Tal complexidade se fortalece ainda mais quando vemos o outro lado, vilanizado não só pelas atitudes dos Harkonnen, retratados como psicopatas desalmados e desprovidos de qualquer humanidade, mas em como o filme se joga em tons escuros de cinza e preto sempre que eles dominam a tela. Inclusive, é na rejeição a essa dualidade presente nos vilões que faz da apresentação de Feyd-Rautha (Austin Butler), em um preto e branco de planos colossais, o momento mais cheio de tesão e visceralidade de todo o longa, quando Villeneuve consegue dar a sua preocupação dominante, a estética destacada de planos calculados, um fervor mais carnal e menos austero.

Se Duna: Parte Dois funciona na maior parte do tempo é justamente porque quase todo o filme é, assim como o antecessor, um prenúncio para algo grande que se desenha. Só que essa antecipação aqui é banhada por esses conflitos morais entre Paul, sua mãe e os Fremen, justamente quando Villeneuve melhor desenvolve sua fotografia, como se os conceitos do universo se encontrassem com essa “notoriedade” formal. O problema é, mais uma vez, quando toda essa longa espera e promessa se direciona a uma definição, sendo essa resposta aqui a guerra. É nesse momento de se jogar em tudo que foi desenhado desde o início do primeiro filme que Villeneuve parece recuar e não ter coragem de ceder ao ímpeto mais animalesco daquele confronto, mantendo-se no lugar seguro de filmar tudo distante, preocupando-se com esse embelezamento, e, ao fazê-lo, tendo vergonha de sujar as mãos nas sequências de ação, sobretudo aquelas mais físicas, do corpo a corpo entre soldados prontos para morrer por uma causa. As mortes perdem o peso, o sangue derramado não se mostra em tela, o cinza domina a projeção e a vergonha do cineasta é tamanha em parecer mais “vulgar” com uma ação mais direta que ele prefere rejeitá-la quase por completo, fazendo da guerra anunciada uns poucos planos rápidos que mal duram dois ou três minutos. Até a vingança de Gurney Halleck (Josh Brolin), em seu confronto com Rabban (Dave Bautista), mal dura 30 segundos. 

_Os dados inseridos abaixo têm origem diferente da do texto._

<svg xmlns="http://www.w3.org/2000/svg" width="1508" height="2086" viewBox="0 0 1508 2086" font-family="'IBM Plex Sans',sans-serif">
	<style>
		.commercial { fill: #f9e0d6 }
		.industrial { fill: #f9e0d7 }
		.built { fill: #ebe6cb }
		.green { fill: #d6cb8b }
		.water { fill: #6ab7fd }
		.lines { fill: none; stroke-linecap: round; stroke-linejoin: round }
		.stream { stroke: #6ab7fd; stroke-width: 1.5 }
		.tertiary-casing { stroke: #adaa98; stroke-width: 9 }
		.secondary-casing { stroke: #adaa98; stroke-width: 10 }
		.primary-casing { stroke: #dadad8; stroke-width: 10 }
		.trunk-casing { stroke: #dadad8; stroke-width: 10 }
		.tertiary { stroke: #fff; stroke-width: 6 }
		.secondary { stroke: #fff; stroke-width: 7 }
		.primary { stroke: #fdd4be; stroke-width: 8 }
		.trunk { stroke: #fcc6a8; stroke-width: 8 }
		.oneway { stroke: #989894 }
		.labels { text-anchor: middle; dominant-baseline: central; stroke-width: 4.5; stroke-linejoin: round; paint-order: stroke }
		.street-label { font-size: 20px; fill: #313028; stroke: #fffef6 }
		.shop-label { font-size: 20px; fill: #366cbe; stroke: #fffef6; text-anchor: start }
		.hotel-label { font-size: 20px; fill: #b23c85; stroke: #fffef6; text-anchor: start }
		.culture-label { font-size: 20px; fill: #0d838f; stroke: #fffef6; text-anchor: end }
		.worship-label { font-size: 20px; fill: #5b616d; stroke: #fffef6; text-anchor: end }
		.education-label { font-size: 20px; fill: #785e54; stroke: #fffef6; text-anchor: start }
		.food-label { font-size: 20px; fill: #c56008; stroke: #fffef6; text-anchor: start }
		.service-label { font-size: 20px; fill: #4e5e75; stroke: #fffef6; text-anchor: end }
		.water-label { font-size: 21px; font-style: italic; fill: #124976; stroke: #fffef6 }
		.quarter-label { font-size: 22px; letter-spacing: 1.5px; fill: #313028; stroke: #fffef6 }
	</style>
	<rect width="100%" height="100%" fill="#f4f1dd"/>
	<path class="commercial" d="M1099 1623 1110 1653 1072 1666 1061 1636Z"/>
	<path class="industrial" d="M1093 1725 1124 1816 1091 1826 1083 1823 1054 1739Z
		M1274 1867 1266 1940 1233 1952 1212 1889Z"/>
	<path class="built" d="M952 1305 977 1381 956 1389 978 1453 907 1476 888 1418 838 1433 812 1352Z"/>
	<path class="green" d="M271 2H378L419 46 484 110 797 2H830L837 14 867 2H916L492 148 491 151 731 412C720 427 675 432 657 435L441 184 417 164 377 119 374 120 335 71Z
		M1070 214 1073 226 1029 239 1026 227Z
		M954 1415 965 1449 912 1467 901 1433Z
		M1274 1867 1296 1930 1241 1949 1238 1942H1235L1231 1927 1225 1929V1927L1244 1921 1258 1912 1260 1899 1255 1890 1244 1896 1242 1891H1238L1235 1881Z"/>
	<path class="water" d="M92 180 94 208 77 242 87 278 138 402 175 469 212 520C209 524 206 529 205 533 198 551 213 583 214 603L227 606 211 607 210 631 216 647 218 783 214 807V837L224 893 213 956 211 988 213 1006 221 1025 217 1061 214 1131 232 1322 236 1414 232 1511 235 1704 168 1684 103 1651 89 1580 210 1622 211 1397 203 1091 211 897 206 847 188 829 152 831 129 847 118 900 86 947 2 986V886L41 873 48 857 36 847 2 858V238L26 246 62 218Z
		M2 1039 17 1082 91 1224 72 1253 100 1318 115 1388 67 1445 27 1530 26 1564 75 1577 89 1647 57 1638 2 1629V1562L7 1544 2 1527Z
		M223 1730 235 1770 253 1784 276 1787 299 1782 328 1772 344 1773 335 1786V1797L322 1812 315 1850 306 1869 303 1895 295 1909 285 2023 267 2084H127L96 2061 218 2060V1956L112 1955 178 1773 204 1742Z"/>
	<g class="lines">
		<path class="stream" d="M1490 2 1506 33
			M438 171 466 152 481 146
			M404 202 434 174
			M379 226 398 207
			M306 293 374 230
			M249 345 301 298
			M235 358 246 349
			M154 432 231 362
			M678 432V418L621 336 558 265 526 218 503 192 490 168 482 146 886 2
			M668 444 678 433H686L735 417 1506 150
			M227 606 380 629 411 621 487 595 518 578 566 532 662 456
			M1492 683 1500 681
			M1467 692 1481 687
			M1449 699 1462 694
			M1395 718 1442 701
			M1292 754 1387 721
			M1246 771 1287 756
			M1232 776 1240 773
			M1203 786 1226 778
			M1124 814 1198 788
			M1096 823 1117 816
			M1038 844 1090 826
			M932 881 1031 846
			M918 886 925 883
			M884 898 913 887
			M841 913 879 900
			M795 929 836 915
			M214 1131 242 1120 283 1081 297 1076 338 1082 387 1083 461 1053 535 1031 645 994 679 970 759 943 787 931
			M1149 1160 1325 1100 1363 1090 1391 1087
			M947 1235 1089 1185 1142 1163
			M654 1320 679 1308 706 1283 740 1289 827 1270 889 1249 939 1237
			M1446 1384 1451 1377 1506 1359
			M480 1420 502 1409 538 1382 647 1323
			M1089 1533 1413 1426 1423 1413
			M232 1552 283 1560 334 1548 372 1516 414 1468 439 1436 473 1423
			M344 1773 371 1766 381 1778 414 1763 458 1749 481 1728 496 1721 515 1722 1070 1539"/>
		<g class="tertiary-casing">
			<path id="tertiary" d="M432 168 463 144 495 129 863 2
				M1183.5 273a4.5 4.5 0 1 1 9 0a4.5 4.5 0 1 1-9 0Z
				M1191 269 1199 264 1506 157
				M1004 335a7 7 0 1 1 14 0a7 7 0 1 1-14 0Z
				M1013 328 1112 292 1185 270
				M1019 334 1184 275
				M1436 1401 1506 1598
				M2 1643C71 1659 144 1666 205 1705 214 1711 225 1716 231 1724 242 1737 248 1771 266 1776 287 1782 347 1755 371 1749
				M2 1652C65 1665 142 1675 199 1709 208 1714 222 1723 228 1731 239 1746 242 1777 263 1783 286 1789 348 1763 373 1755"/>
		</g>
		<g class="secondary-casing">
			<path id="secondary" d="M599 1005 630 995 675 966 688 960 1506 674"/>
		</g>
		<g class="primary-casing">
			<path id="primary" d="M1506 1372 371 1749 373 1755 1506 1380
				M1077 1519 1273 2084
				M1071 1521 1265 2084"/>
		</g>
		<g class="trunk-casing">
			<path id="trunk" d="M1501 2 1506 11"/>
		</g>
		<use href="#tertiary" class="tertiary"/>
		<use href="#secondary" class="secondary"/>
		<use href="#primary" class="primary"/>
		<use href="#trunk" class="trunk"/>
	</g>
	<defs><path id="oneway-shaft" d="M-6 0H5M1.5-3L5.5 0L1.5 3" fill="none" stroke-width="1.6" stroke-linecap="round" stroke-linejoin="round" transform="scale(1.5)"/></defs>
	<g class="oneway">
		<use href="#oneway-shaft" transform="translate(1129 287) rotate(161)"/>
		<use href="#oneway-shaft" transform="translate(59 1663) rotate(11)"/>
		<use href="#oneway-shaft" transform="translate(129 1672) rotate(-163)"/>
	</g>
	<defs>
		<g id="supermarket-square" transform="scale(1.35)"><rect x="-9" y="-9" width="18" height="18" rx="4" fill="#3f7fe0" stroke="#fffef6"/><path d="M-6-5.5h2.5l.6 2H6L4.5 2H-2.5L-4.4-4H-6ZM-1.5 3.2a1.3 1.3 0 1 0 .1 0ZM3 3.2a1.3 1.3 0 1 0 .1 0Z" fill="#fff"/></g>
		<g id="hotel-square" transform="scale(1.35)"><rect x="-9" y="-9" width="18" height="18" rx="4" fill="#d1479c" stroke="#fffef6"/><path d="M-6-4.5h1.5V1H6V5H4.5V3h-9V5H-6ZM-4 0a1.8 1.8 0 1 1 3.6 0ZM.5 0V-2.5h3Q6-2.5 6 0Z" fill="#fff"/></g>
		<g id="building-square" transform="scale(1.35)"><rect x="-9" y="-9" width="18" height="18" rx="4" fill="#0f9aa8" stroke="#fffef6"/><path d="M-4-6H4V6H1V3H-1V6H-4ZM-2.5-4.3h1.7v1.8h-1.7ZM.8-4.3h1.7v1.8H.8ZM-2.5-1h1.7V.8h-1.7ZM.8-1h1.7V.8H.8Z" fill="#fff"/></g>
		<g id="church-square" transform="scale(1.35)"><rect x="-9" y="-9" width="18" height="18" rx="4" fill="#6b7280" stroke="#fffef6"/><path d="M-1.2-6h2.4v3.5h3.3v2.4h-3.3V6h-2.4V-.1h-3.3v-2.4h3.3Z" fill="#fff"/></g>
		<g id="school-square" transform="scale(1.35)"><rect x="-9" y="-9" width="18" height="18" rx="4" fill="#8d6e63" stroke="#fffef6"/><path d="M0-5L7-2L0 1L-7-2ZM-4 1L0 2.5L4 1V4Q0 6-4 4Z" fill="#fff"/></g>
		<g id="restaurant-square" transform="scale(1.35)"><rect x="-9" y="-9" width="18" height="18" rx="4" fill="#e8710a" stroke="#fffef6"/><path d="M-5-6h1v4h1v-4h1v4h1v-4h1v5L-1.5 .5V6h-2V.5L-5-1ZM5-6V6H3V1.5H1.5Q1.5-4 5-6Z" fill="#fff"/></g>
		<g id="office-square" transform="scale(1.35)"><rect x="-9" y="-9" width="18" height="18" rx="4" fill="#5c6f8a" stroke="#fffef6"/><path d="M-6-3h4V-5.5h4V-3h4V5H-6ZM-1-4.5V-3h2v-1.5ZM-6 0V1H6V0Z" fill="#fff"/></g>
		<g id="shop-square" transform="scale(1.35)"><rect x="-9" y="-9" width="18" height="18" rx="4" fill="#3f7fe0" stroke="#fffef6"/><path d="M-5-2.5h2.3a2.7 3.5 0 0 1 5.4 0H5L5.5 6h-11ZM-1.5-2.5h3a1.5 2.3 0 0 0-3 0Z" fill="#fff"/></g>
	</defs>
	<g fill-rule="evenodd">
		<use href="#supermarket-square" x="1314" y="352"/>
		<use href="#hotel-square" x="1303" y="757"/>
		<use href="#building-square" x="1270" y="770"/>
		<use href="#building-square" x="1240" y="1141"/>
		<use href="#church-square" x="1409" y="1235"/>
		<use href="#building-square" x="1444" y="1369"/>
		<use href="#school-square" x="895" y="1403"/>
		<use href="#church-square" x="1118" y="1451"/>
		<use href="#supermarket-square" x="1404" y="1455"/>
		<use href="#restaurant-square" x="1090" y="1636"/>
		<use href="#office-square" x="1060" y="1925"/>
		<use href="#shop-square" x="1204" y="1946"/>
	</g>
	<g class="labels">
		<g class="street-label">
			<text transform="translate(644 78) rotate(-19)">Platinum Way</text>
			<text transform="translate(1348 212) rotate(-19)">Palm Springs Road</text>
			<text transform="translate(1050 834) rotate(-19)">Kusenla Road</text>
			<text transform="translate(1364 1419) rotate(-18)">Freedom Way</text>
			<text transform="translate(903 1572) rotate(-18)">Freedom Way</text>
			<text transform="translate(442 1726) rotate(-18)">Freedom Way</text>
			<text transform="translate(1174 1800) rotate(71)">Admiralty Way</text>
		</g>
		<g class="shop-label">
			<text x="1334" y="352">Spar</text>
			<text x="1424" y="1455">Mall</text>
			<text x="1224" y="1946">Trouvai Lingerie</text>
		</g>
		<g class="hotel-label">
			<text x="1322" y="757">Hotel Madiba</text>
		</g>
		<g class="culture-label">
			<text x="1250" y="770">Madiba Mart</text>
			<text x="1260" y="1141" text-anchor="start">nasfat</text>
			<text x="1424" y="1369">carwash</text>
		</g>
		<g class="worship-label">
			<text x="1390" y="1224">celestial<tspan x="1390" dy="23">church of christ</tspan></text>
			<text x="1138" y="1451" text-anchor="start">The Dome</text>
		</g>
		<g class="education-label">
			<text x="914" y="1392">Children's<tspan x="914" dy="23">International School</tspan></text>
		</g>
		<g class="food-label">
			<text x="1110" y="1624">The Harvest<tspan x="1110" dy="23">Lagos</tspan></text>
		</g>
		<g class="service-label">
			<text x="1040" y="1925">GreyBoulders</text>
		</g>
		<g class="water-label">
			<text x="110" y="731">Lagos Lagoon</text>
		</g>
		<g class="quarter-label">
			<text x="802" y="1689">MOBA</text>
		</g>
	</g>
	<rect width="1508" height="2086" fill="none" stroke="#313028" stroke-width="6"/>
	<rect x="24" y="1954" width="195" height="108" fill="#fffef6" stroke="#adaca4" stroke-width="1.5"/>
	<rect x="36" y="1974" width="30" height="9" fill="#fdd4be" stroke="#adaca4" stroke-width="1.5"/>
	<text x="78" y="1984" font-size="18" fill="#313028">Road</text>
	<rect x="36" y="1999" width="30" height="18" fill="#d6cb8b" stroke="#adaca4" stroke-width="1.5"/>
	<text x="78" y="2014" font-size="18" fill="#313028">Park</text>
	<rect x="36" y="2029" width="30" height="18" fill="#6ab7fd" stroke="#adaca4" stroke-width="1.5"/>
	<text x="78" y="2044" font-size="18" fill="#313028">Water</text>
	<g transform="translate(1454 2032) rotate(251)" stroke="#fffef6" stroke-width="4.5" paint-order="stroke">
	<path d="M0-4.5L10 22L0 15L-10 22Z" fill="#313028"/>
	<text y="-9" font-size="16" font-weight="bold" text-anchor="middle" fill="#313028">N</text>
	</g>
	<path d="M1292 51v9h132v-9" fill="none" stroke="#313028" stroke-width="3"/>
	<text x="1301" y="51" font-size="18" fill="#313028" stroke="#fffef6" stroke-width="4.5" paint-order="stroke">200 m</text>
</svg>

Então, quando tudo isso passa sem qualquer peso e chegamos ao confronto final, entre Paul e Feyd, quando Villeneuve não tem mais como fugir e é obrigado a filmar aquele duelo de adagas, mais uma vez o cineasta se sente obrigado a escapar do que de mais animalesco há no ser humano e prefere não filmar aquilo de forma clara e bruta, como apenas sugere, escolhendo o contra-luz estilizado para transformar a luta em algo supostamente mais artístico, o que no fim, só revela de novo a vergonha dele em sujar as mãos, escondendo-se na sombra das imagens bonitas como se isso fizesse dele mais artista. Não poderia ser mais agridoce, depois de toda uma construção potente para aquele universo riquíssimo. De novo, Villeneuve parece bater na trave ao tornar cinematográfico o fantástico universo de Frank Herbert. O final até um pouco diferente do livro, deixando uma ponta solta maior, promete-nos mais uma vez que o próximo pode ser a grande obra, o que aqui até gera mais expectativas, visto que o segundo livro é muito mais conceitual e menos fisicamente brutal, lugar em que Villeneuve provavelmente se sentirá mais confortável.